A hospitalist and insurance medical director walk into a bar…
And they have a conversation about a patient using totally different vocabularies and both leave peeved.
I wish this punchline was funnier, but it reflects the reality of many conversations between physicians in these roles in a fee-for-service world. How do two doctors, who received similar educations and treated the same kinds of patients, wind up frustrated and angry about the same topic?
The answer is: Inpatient status versus observation status (queue the ominous music).
I hate this topic. It seems so dumb, yet the hours spent arguing, documenting, educating, re-educating on the difference between these patient statuses number in the thousands — and that is just for my hospital system.
Why does it matter? Money. (It usually boils down to this, right?) An observation status results in significantly less reimbursement than inpatient status, even though the care is the same. The bed is the same, the nurse and doctor are the same — even the food is the same! Quality is not generally part of the discussion. Observation is technically an outpatient status, even though a patient’s derriere (and the rest of them) is physically located in a hospital, thus the payment in the eyes of an insurer should be lower. Not to mention patients often bear some of the cost of medication, imaging, and other services while in observation status.
This came to head a few weeks back… again. A hospitalist physician diagnosed a patient while she was on observation status with a significant medical issue. He placed an order to admit her as an inpatient, busted his hump ordering stat imaging, consults, and ultimately had to transfer the patient to a higher level of care. Hours and hours of his day were spent on it. He was shocked then, to get a call from our case managers that the hospital day was denied by an insurer. We only had her as an inpatient for a few hours and were the stabilizing facility. We appealed it and requested a peer-to-peer phone call. The call did not go well and the interaction was escalated on both sides. I eventually had a conversation with a VP physician of the insurer and we hammered it out.

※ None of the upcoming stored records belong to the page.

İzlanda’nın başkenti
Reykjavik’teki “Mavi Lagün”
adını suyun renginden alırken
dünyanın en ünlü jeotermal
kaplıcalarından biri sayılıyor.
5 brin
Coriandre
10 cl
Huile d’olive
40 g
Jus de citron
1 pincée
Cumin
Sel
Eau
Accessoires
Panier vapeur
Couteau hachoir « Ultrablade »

For those of you not familiar with the peer-to-peer process, this is it in a nutshell. If you are, feel free to skip this paragraph, you may experience nausea and flashbacks of unpleasant phone calls. After a case is denied, the hospital or doctor can request a discussion with a physician employed by the insurer, the medical director. They connect by phone, sometimes days or weeks after the care has been rendered. The medical director explains why the insurance company feels that they don’t have to pay. This is based 100 percent on the documentation that exists in the EHR. The hospitalist explains why the patient needed whatever was denied.

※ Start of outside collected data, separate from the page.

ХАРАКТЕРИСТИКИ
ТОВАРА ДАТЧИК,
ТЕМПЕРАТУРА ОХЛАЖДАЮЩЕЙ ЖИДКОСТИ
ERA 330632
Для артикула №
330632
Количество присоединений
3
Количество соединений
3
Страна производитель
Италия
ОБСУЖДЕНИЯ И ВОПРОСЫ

In some cases, this explanation helps supplement the medical records and the denial is reversed. In many others, it leads to angry conversations with the medical director citing things like objective criteria, such as Interqual and MCG guidelines. These guidelines live in multivolume books or web pages which detail what care should be done as an inpatient vs an outpatient basis. Meanwhile, the hospitalist is focused on other things like how sick the patient is, lack of family support, day of the week, or call schedules to explain why the patient needs to be where they are.

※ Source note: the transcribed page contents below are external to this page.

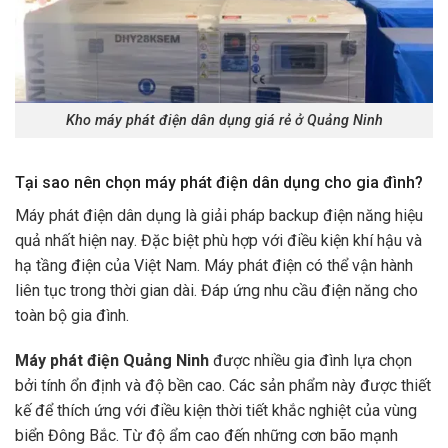
Kho máy phát điện dân dụng giá rẻ ở Quảng Ninh
Tại sao nên chọn máy phát điện dân dụng cho gia đình?
Máy phát điện dân dụng là giải pháp backup điện năng hiệu
quả nhất hiện nay. Đặc biệt phù hợp với điều kiện khí hậu và
hạ tầng điện của Việt Nam. Máy phát điện có thể vận hành
liên tục trong thời gian dài. Đáp ứng nhu cầu điện năng cho
toàn bộ gia đình.
Máy phát điện Quảng Ninh
được nhiều gia đình lựa chọn
bởi tính ổn định và độ bền cao. Các sản phẩm này được thiết
kế để thích ứng với điều kiện thời tiết khắc nghiệt của vùng
biển Đông Bắc. Từ độ ẩm cao đến những cơn bão mạnh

Are you exhausted after reading that? I’m exhausted after explaining it. Imagine doing it!
It doesn’t have to be this way. In a system that values outcomes, all of this goes away. Imagine the patient getting the care they need without the nonsense of determining an arbitrary status. The hours and cost associated with the above can be rerouted into improving the system of care. Doctors in the hospital can take care of patients. Medical Directors at insurers can work to make sure their members are getting the care they need. Care managers can help patients transition safely to different settings.
When we get to this place as a country (and I think we will), maybe the scenario at the bar ends with arms and glasses raised singing “shot through the heart” at 2 am. It’s still not the most hilarious punchline, but if you have ever seen me doing karaoke, you know how funny this can be!!